People live here, of course, a growing number of them ex-Northerners (including not a few Canadians) who seasonally like the weather and the relatively low-priced housing (compared with Toronto) and who quickly develop a taste for she-crab soup, shrimp and grits, and excellent barbecue.
Promoters brag of the area’s 102 golf courses, not including the ones with monsters. Many have been recognized by credible recognizers as among the nation’s finest public courses. And any community with that many elite places to abuse $50-a-dozen Titleists is going to have elite places for duffers to rest their heads – and now you’re beginning to get the picture, aren’t you?
So there’s that. There’s also Broadway at the Beach, a sprawling entertainment-dining-shopping venue that’s nowhere near Broadway and not very close to the beach, but those are mere technicalities. The shopping is mostly youth-oriented, and so is just about everything else, including the obligatory water park and familiar national-brand restaurants.

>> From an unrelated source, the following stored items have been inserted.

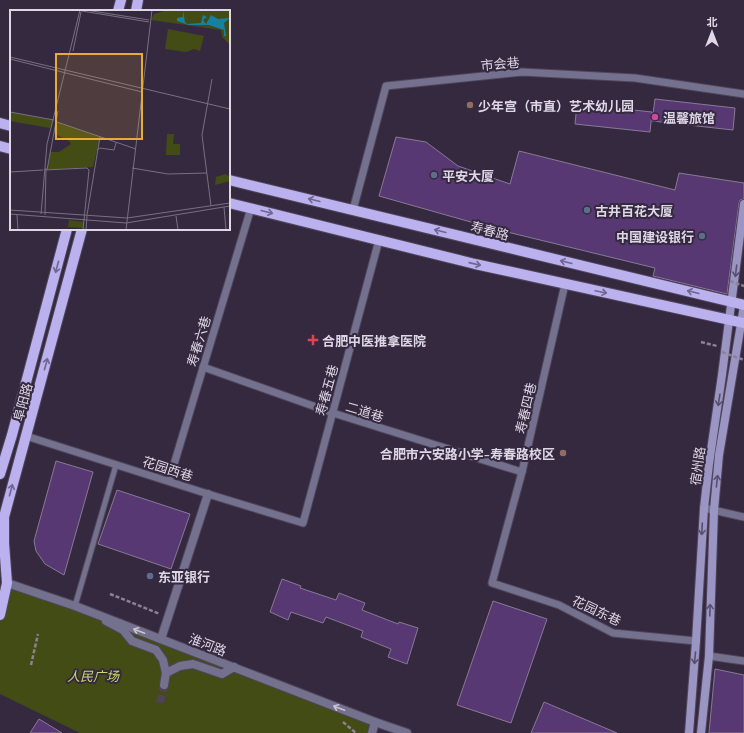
<svg xmlns="http://www.w3.org/2000/svg" width="744" height="733" viewBox="0 0 744 733" font-family="'Playfair Display','Noto Sans SC',serif">
<style>
.green{fill:#434c14}
.building{fill:#583873;stroke:#877a95}
.lines{fill:none;stroke-linecap:round;stroke-linejoin:round}
.minor-tunnel{stroke:#4e4359;stroke-width:8;stroke-dasharray:8 4;stroke-linecap:butt}
.service-casing{stroke:#50455b;stroke-width:7}
.pedestrian-casing{stroke:#50455b;stroke-width:9}
.minor-casing{stroke:#50455b;stroke-width:10}
.tertiary-casing{stroke:#50455b;stroke-width:10}
.secondary-casing{stroke:#50455b;stroke-width:10}
.primary-casing{stroke:#50455b;stroke-width:12}
.path{stroke:#8b8295;stroke-width:2.5;stroke-dasharray:4 2;stroke-linecap:butt}
.service{stroke:#74718e;stroke-width:5}
.pedestrian{stroke:#74718e;stroke-width:7}
.minor{stroke:#74718e;stroke-width:8}
.tertiary{stroke:#74718e;stroke-width:8}
.secondary{stroke:#9b95c4;stroke-width:8}
.primary{stroke:#bab1ee;stroke-width:10}
.path-bridge{stroke:#8b8295;stroke-width:2.5;stroke-dasharray:4 2;stroke-linecap:butt}
.oneway{stroke:#71668e}
.oneway2{stroke:#594f6e}
.oneway3{stroke:#c9c3d4}
.education-dot{fill:#8d6e63;stroke:#352940;stroke-width:1.5}
.hotel-dot{fill:#d1479c;stroke:#352940;stroke-width:1.5}
.service-dot{fill:#5c6f8a;stroke:#352940;stroke-width:1.5}
.health-dot{fill:#e0444e;stroke:#352940;stroke-width:1.5}
.labels{text-anchor:middle;dominant-baseline:central;stroke-width:4;stroke-linejoin:round;paint-order:stroke}
.street-label{font-size:13px;fill:#ded7e6;stroke:#352940}
.poi-label{font-size:13px;font-weight:bold;fill:#ded7e6;stroke:#352940;text-anchor:start}
.park-label{font-size:13px;font-style:italic;fill:#c5d76f;stroke:#352940}
.inset-road{fill:none;stroke:#796f82;stroke-width:1}
.view{fill:#e7ac36;fill-opacity:0.15;stroke:#e7ac36;stroke-width:2}
.inset-edge{fill:none;stroke:#ded7e6;stroke-width:2}
</style>
<rect width="100%" height="100%" fill="#352940"/>
<polygon class="green" points="7,583 375,722 372,733 80,733 0,694 0,615"/>
<g class="building">
<polygon points="655,99 735,108 733,130 652,121"/>
<polygon points="577,104 652,112 650,132 575,124"/>
<polygon points="396,137 426,142 458,166 510,184 519,151 675,190 679,173 744,183 744,199 740,200 739,203 727,294 653,276 655,268 499,230 379,196"/>
<polygon points="56,461 93,472 64,575 45,564 36,551 34,541"/>
<polygon points="117,490 190,514 171,569 98,544"/>
<polygon points="282,579 301,586 300,588 336,600 339,593 365,603 362,610 398,624 399,622 418,628 407,664 388,657 391,649 361,637 363,631 326,617 323,623 291,612 288,620 270,612"/>
<polygon points="493,601 547,619 511,723 457,705"/>
<polygon points="715,669 744,675 744,733 709,733"/>
<polygon points="544,702 617,733 531,733"/>
<polygon points="39,719 62,733 30,733"/>
</g>
<g class="lines">
<polyline class="minor-tunnel" points="160,703 164,685"/>
<defs>
<polyline id="service" points="75,606 116,465"/>
<g id="pedestrian">
<polyline points="353,210 386,86 522,72 635,78 744,94"/>
<polyline points="565,284 522,472 492,583 559,605 613,633 696,641"/>
<polyline points="203,367 333,413 522,472"/>
<polyline points="26,436 208,494 303,523 379,240"/>
<polyline points="169,481 251,208"/>
<polyline points="704,508 744,517"/>
<polyline points="709,656 744,661"/>
</g>
<g id="minor">
<polyline points="106,621 123,630 132,641 156,650 163,660 166,673 164,685"/>
<polyline points="161,639 208,494"/>
<polyline points="166,673 180,666 193,664 222,674 234,667"/>
</g>
<g id="tertiary">
<polyline points="7,583 75,606 375,722 407,733"/>
<polyline points="372,733 375,722"/>
</g>
<g id="secondary">
<polyline points="689,733 696,641 704,508 709,464 722,375 744,204"/>
<polyline points="701,733 709,656 714,510 719,455 744,306"/>
</g>
<g id="primary">
<polyline points="118,11 121,0"/>
<polyline points="136,11 138,0"/>
<polyline points="0,123 11,126"/>
<polyline points="0,146 11,149"/>
<polyline points="229,180 744,305"/>
<polyline points="229,203 475,264 744,323"/>
<polyline points="0,474 12,435 67,229"/>
<polyline points="0,615 7,583 4,543 4,517 82,229"/>
</g>
</defs>
<use href="#service" class="service-casing"/>
<use href="#pedestrian" class="pedestrian-casing"/>
<use href="#minor" class="minor-casing"/>
<use href="#tertiary" class="tertiary-casing"/>
<use href="#secondary" class="secondary-casing"/>
<use href="#primary" class="primary-casing"/>
<g class="path">
<polyline points="701,342 717,346"/>
<polyline points="110,594 160,614"/>
<polyline points="31,665 38,634"/>
<polyline points="343,722 356,733"/>
</g>
<use href="#service" class="service"/>
<use href="#pedestrian" class="pedestrian"/>
<use href="#minor" class="minor"/>
<use href="#tertiary" class="tertiary"/>
<use href="#secondary" class="secondary"/>
<use href="#primary" class="primary"/>
<g class="path-bridge">
<polyline points="730,281 744,286"/>
<polyline points="722,352 744,360"/>
</g>
</g>
<defs><path id="oneway-shaft" d="M-6 0H5M1.5-3L5.5 0L1.5 3" fill="none" stroke-width="1.6" stroke-linecap="round" stroke-linejoin="round"/></defs>
<g class="oneway">
<use href="#oneway-shaft" transform="translate(314 200) rotate(-166)"/>
<use href="#oneway-shaft" transform="translate(267 212) rotate(14)"/>
<use href="#oneway-shaft" transform="translate(440 231) rotate(-166)"/>
<use href="#oneway-shaft" transform="translate(566 262) rotate(-166)"/>
<use href="#oneway-shaft" transform="translate(475 264) rotate(13)"/>
<use href="#oneway-shaft" transform="translate(57 267) rotate(105)"/>
<use href="#oneway-shaft" transform="translate(601 292) rotate(12)"/>
<use href="#oneway-shaft" transform="translate(693 292) rotate(-166)"/>
<use href="#oneway-shaft" transform="translate(46 364) rotate(-75)"/>
<use href="#oneway-shaft" transform="translate(11 490) rotate(-75)"/>
</g>
<g class="oneway2">
<use href="#oneway-shaft" transform="translate(736 271) rotate(97)"/>
<use href="#oneway-shaft" transform="translate(719 400) rotate(99)"/>
<use href="#oneway-shaft" transform="translate(717 481) rotate(-84)"/>
<use href="#oneway-shaft" transform="translate(702 529) rotate(93)"/>
<use href="#oneway-shaft" transform="translate(710 610) rotate(-88)"/>
<use href="#oneway-shaft" transform="translate(695 658) rotate(95)"/>
</g>
<g class="oneway3">
<use href="#oneway-shaft" transform="translate(139 631) rotate(-159)"/>
<use href="#oneway-shaft" transform="translate(339 708) rotate(-159)"/>
</g>
<g class="education-dot">
<circle cx="470" cy="105" r="4"/>
<circle cx="563" cy="453" r="4"/>
</g>
<circle class="hotel-dot" cx="655" cy="117" r="4"/>
<g class="service-dot">
<circle cx="434" cy="175" r="4"/>
<circle cx="587" cy="210" r="4"/>
<circle cx="702" cy="236" r="4"/>
<circle cx="150" cy="576" r="4"/>
</g>
<path class="health-dot" d="M311 334h4v4h4v4h-4v4h-4v-4h-4v-4h4z"/>
<g class="labels">
<g class="street-label">
<text transform="translate(500 63) rotate(-5)">市会巷</text>
<text transform="translate(490 230) rotate(14)">寿春路</text>
<text transform="translate(198 341) rotate(-73)">寿春六巷</text>
<text transform="translate(326 390) rotate(-75)">寿春五巷</text>
<text transform="translate(22 402) rotate(-75)">阜阳路</text>
<text transform="translate(525 408) rotate(-77)">寿春四巷</text>
<text transform="translate(365 411) rotate(17)">二道巷</text>
<text transform="translate(697 466) rotate(-82)">宿州路</text>
<text transform="translate(168 468) rotate(18)">花园西巷</text>
<text transform="translate(597 610) rotate(25)">花园东巷</text>
<text transform="translate(208 644) rotate(21)">淮河路</text>
</g>
<g class="poi-label">
<text x="478" y="105">少年宫（市直）艺术幼儿园</text>
<text x="663" y="117">温馨旅馆</text>
<text x="442" y="175">平安大厦</text>
<text x="595" y="210">古井百花大厦</text>
<text x="694" y="236" text-anchor="end">中国建设银行</text>
<text x="322" y="340">合肥中医推拿医院</text>
<text x="555" y="453" text-anchor="end">合肥市六安路小学-寿春路校区</text>
<text x="158" y="576">东亚银行</text>
</g>
<g class="park-label">
<text x="93" y="675">人民广场</text>
</g>
</g>
<g transform="translate(10 10)">
<rect width="220" height="220" fill="#352940"/>
<path d="M157,0H220V35L212,27L211,20L141,10L144,4ZM158,19L194,26L190,41L184,39L176,42L155,39ZM0,102L43,110L40,118L11,113L0,111ZM47,112L90,127L83,157L37,160L40,142H49L61,134L59,131L44,123ZM157,124H164L163,134H170V145H156ZM215,164L219,166L220,171L205,175L206,167ZM59,210L74,212L73,218L58,217Z" fill="#434c14"/>
<path d="M170,0H173L175,12L177,14L191,13L193,5L197,7L193,10L196,14L201,5L208,9L220,8L214,13L216,26H214V20L199,15H179L167,11V8L173,7V1Z" fill="#1781a1"/>
<path class="inset-road" d="M66,0L139,12M76,0L139,10M63,41L71,2M0,47L220,99M0,49L132,82M0,102L44,110M47,112L126,139M87,140L90,138L104,140L106,133M122,158L158,164L197,163M34,160L77,158L79,160L73,220M37,160L48,101M0,162L33,160M201,196L192,125L202,69M214,197L216,220M0,200L117,208L220,193M0,204L116,213L220,196M31,204L37,134L70,0M7,205L8,220M35,205L36,158M77,205L90,127M166,206L168,220M76,220L77,206M116,220L142,0"/>
<path class="view" d="M46,44H132V129H46Z"/>
<rect width="220" height="220" class="inset-edge"/>
</g>
<g transform="translate(712 32)" stroke="#352940" stroke-width="3" paint-order="stroke">
<path d="M0-3L7 15L0 10L-7 15Z" fill="#ded7e6"/>
<text y="-6" font-size="11" font-weight="bold" text-anchor="middle" fill="#ded7e6">北</text>
</g>
</svg>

(Locals will steer you toward longtime favorites, including Sea Captain’s House for South Carolina goodies, Thoroughbreds for steaks, Johnny D’s for waffles and any of two dozen restaurants along Murrells Inlet for seafood, some of it right off the boats.)
Speaking of fish and Murrells: Veteran guide Jamie Moore took me out from there, eight miles into the Atlantic on his 26-foot boat, mainly in search of sharks. Over a couple of rushed hours (my bad) in the afternoon chop, we settled for great conversation, some small sea bass and a 5-pound something. But another party back at the marina brought in two nice groupers, two beautiful dolphin fish (mahi-mahi, not Flipper) and other tasty-looking stuff. Next time: king mackerel, blues, kingfish, tuna, wahoo, shark. Moore’s biggest, out there: “About an 800-pound marlin.”
From a landing between Murrells and the big state park, guide Paul Laurent and I canoed the marsh, observing eagles, a Forster’s tern, egrets, kayakers, paddleboarders and more, and talked about birds we didn’t see – like that elusive painted bunting, “which is about the prettiest bird in the country. It’s like some 4-year-old went out with a magic marker.”
This part of South Carolina was rice-growing country – serious fortunes were made here – until the end of slavery disrupted the labor supply. The South Carolina Civil War Museum, a small but interesting collection affixed to a gun range inland from the beaches, provided this synopsis from a particular point of view: “Lincoln overthrew the Second Republic of the United States established by the U.S. Constitution when he launched his war against the South.”
Four former rice plantations form the core of Brookgreen Gardens. Its sculpture collection would be reason enough to visit, but – history again – flat-bottom boat tours of waterways separating what were rice fields tell a more complicated story.
And there are those 60 miles of beach. A few get pretty crowded in summer vacation season – but in all seasons, beaches can be found away from the SkyWheel that are quiet enough for a solitary morning jog or a hand-in-hand walk with someone you like a lot.
And Pelicans baseball, where a good seat can be had for the price of a beer in the big leagues.
And where you may even see a little bunting.